The arguments of luminaries such as Doug Casey or Porter Stansberry that one could effectively use good economics to predict the results of government intervention and speculate thusly made a lot of sense.

The main argument was and still is that never ending “printing” of money by the unrestrained central banks of the world would lead to inflation.  This is a fairly straight forward concept which we will discuss more later on in the book: if the amount of things you can buy in an economy stays constant and the amount of money in the economy increases, the prices of things you can buy will go up.

On the face of this doesn’t seem like much of an investing strategy.  However, when you can find assets who will hold their value during inflationary periods you can use them to protect against that inflation.

So I dedicated a very large portion of my portfolios and those that I managed to gold and silver and the miners of both.

This went well for a while and I thought of myself as very smart and agile as an investor.  Unfortunately, I did not use many of the investing principles discussed later in this book to safeguard my assets and when the QE’s kept happening and the banks refused to lend, inflation did not happen and many investors left gold thinking it had been in a bubble.

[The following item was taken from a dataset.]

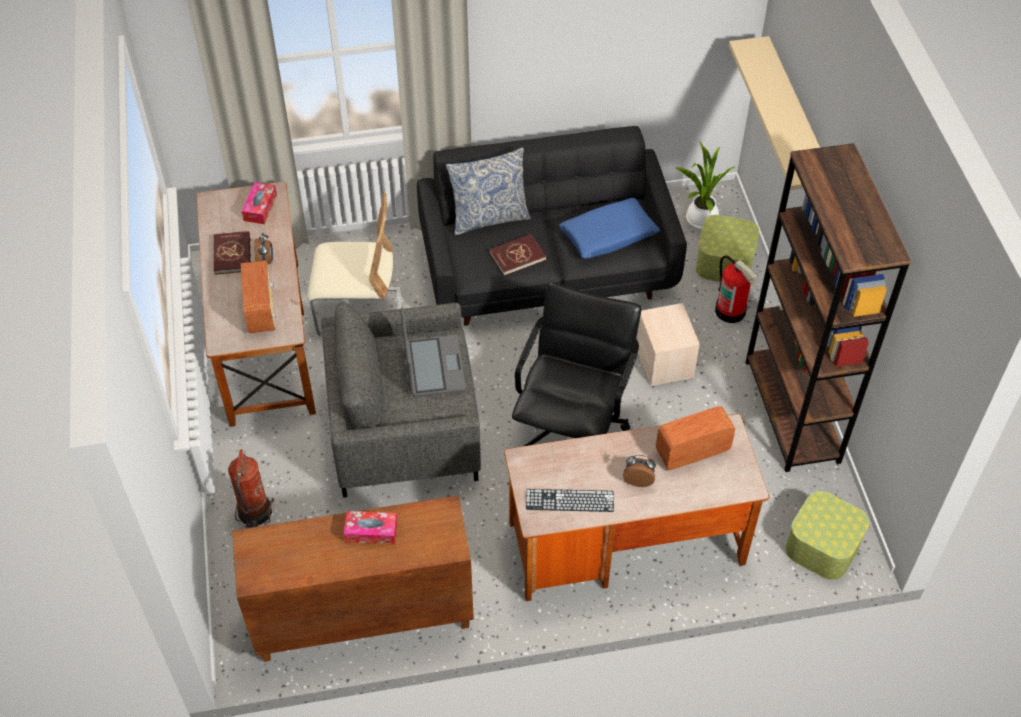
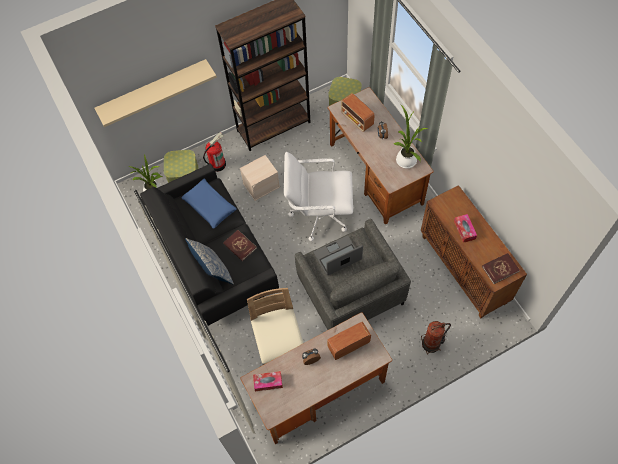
camera: 105 degrees left, 10 degrees up
(232, 254) = (312, 381): red book -> red book (500, 269)
(569, 500) = (405, 159): keyboard -> potted plant
(572, 428) = (319, 214): black office chair -> white office chair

It then collapsed from prices over $2,000/oz to less than $1,200/oz and my portfolios mostly went with it.

This book is the result of a lot of soul searching and book reading over the past five years to discover how I could have invested differently and how I could have adapted to changing scenarios while still utilizing the backbones of Austrian Economics and Value Investing.

We will start with Austrian Economics, going from the statement, ‘humans act,’ to supply and demand, interest rates, the consequences of government intervention, business cycle theory and the virtues of gold as a currency.

Austrian economists alone have predicted every major US financial crisis (and many of those in foreign markets) in advance since before the Great Depression.  Austrian theory can be used to explain the fall of the Roman Empire, the Tulip Bulb Bubble, why housing prices inflated to the point of no return in the mid 2000’s and even why textbook prices and college tuition are skyrocketing.

Then we will move on to investing looking at: how to take advantage of knowledge about supply/demand both in consumer products and commodities and in stock volume, predicting which industries will benefit from free market forces and ole faithful – protecting ourselves from inflation.

[1] Whose book Choice I eventually used to produce the economics portion of this book.